● EXERCISE REQUIREMENTS
Arrange the records as a Markdown table with the columns Row and Text, starting at the first line of the records and ending at the line that contains "nos ayuda a ser más efectivos y", both included. Give each line a number under Row and the line itself under Text, omitting any blank lines.

● INFORMATION SUPPLIED
■ ■ ■ ■

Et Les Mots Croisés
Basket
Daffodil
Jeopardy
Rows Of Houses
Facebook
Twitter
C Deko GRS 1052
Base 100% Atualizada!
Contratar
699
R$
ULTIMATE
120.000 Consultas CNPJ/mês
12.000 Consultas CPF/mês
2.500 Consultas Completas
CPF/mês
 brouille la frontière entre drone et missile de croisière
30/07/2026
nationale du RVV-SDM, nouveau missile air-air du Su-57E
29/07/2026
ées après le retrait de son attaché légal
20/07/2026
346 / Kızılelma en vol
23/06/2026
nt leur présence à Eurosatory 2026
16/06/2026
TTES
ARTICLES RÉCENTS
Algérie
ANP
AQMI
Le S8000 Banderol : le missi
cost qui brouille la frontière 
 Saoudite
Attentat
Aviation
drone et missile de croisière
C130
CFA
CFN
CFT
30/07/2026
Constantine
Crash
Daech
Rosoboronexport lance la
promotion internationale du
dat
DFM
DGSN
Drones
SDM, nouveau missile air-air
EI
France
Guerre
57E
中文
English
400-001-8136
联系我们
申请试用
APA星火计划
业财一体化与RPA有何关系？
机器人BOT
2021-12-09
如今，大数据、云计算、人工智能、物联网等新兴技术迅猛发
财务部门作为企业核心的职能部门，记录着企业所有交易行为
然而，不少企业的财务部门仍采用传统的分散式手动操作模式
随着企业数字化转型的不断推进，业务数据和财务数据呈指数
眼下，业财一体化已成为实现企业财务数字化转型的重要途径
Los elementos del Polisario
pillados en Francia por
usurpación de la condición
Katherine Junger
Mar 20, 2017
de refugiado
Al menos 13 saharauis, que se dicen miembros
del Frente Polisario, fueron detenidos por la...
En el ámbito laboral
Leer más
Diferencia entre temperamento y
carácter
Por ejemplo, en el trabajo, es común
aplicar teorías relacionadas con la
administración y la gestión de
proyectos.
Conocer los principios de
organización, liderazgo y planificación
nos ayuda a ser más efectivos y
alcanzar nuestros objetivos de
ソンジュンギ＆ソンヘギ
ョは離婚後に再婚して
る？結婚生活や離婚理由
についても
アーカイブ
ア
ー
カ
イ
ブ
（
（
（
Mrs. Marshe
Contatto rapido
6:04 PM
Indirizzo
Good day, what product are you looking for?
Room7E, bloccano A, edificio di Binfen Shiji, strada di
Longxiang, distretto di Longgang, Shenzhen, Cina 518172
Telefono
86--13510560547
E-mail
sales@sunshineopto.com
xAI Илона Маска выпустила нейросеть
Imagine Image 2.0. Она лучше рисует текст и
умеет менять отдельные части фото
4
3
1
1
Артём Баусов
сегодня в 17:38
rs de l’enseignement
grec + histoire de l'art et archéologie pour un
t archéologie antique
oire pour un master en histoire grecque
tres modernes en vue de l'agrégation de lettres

■ ■ ■ ■

● SOLUTION TO THE EXERCISE
| Row | Text |
|---|---|
| 1 | Et Les Mots Croisés |
| 2 | Basket |
| 3 | Daffodil |
| 4 | Jeopardy |
| 5 | Rows Of Houses |
| 6 | Facebook |
| 7 | Twitter |
| 8 | C Deko GRS 1052 |
| 9 | Base 100% Atualizada! |
| 10 | Contratar |
| 11 | 699 |
| 12 | R$ |
| 13 | ULTIMATE |
| 14 | 120.000 Consultas CNPJ/mês |
| 15 | 12.000 Consultas CPF/mês |
| 16 | 2.500 Consultas Completas |
| 17 | CPF/mês |
| 18 |  brouille la frontière entre drone et missile de croisière |
| 19 | 30/07/2026 |
| 20 | nationale du RVV-SDM, nouveau missile air-air du Su-57E |
| 21 | 29/07/2026 |
| 22 | ées après le retrait de son attaché légal |
| 23 | 20/07/2026 |
| 24 | 346 / Kızılelma en vol |
| 25 | 23/06/2026 |
| 26 | nt leur présence à Eurosatory 2026 |
| 27 | 16/06/2026 |
| 28 | TTES |
| 29 | ARTICLES RÉCENTS |
| 30 | Algérie |
| 31 | ANP |
| 32 | AQMI |
| 33 | Le S8000 Banderol : le missi |
| 34 | cost qui brouille la frontière  |
| 35 |  Saoudite |
| 36 | Attentat |
| 37 | Aviation |
| 38 | drone et missile de croisière |
| 39 | C130 |
| 40 | CFA |
| 41 | CFN |
| 42 | CFT |
| 43 | 30/07/2026 |
| 44 | Constantine |
| 45 | Crash |
| 46 | Daech |
| 47 | Rosoboronexport lance la |
| 48 | promotion internationale du |
| 49 | dat |
| 50 | DFM |
| 51 | DGSN |
| 52 | Drones |
| 53 | SDM, nouveau missile air-air |
| 54 | EI |
| 55 | France |
| 56 | Guerre |
| 57 | 57E |
| 58 | 中文 |
| 59 | English |
| 60 | 400-001-8136 |
| 61 | 联系我们 |
| 62 | 申请试用 |
| 63 | APA星火计划 |
| 64 | 业财一体化与RPA有何关系？ |
| 65 | 机器人BOT |
| 66 | 2021-12-09 |
| 67 | 如今，大数据、云计算、人工智能、物联网等新兴技术迅猛发 |
| 68 | 财务部门作为企业核心的职能部门，记录着企业所有交易行为 |
| 69 | 然而，不少企业的财务部门仍采用传统的分散式手动操作模式 |
| 70 | 随着企业数字化转型的不断推进，业务数据和财务数据呈指数 |
| 71 | 眼下，业财一体化已成为实现企业财务数字化转型的重要途径 |
| 72 | Los elementos del Polisario |
| 73 | pillados en Francia por |
| 74 | usurpación de la condición |
| 75 | Katherine Junger |
| 76 | Mar 20, 2017 |
| 77 | de refugiado |
| 78 | Al menos 13 saharauis, que se dicen miembros |
| 79 | del Frente Polisario, fueron detenidos por la... |
| 80 | En el ámbito laboral |
| 81 | Leer más |
| 82 | Diferencia entre temperamento y |
| 83 | carácter |
| 84 | Por ejemplo, en el trabajo, es común |
| 85 | aplicar teorías relacionadas con la |
| 86 | administración y la gestión de |
| 87 | proyectos. |
| 88 | Conocer los principios de |
| 89 | organización, liderazgo y planificación |
| 90 | nos ayuda a ser más efectivos y |